“More spending, higher taxes and a budget shortfall — fact is, King was a major disappointment,” the narrator says in the ad.
The latest volley from the chamber, which has endorsed Maine Secretary of State Charlie Summers (R), comes as recent polls have shown that King’s once formidable lead has shrunk. Republicans saw this three-way race as an opportunity in which they could win by getting just 40 percent of the vote, as happened in the state’s 2010 gubernatorial campaign, when Republican Paul LePage emerged from a three-way race to win with just 38 percent of the vote.
This time around, Republicans believe they need to see state Sen. Cynthia Dill (D) get up to 20 percent or more of the vote, and the new round of chamber ads have a new slight political nod that might be meant to drive Democratic voters away from King and into Dill’s corner.
“When King left office, Democratic Governor Baldacci had to dig out of a billion-dollar budget hole,” the ad’s narrator says, referring to King’s successor, John Baldacci.
However, these ads come as GOP candidates in other Senate races with major backing from the chamber and other conservative groups have floundered.
Combined with national GOP leaders abandoning Missouri and races tightening in Republican-held seats in Indiana and Arizona, Senate Republicans have an increasingly narrow path to picking up the four-seat gain that they need to claim the majority for the first time in six years.

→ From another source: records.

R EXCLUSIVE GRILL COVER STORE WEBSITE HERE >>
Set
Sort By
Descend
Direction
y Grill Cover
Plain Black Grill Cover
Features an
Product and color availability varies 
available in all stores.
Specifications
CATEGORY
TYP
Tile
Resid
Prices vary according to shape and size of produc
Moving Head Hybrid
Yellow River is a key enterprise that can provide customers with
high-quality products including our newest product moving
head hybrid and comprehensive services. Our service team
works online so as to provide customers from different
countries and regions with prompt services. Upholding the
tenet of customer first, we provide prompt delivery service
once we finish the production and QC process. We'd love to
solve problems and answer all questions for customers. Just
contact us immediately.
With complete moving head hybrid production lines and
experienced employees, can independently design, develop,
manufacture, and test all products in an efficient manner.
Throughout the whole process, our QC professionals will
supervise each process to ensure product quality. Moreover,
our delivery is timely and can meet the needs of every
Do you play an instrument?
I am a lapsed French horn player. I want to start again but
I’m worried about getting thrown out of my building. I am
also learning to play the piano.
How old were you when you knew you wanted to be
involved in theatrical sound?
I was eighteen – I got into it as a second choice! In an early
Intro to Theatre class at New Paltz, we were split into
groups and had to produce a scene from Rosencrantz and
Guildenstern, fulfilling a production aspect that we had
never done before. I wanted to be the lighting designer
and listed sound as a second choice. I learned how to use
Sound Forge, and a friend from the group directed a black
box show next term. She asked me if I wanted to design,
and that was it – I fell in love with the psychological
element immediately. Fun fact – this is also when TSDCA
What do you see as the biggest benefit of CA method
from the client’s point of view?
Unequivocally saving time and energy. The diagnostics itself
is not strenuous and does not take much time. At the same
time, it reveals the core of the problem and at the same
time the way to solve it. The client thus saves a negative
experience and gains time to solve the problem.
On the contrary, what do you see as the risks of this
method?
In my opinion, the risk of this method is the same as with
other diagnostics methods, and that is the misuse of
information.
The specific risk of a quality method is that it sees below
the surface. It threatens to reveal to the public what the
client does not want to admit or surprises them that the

This has forced Republicans and their allies such as the chamber to look at Maine as a seat they could steal from Democrats, who cheered when three-term Sen. Olympia Snowe (R-Maine) announced her plan to retire, denouncing partisanship on her way out the door. National Democrats abandoned their party’s nominee, Dill, privately believing that King’s popular stewardship of the state in the late 1990s and post-partisan message were a perfect fit for the times.
King has defended his term as governor, suggesting that his spending programs were done efficiently. At a debate this week, he boasted of a program to give laptops to middle school students, calling it a “key and tool for the 21st century.”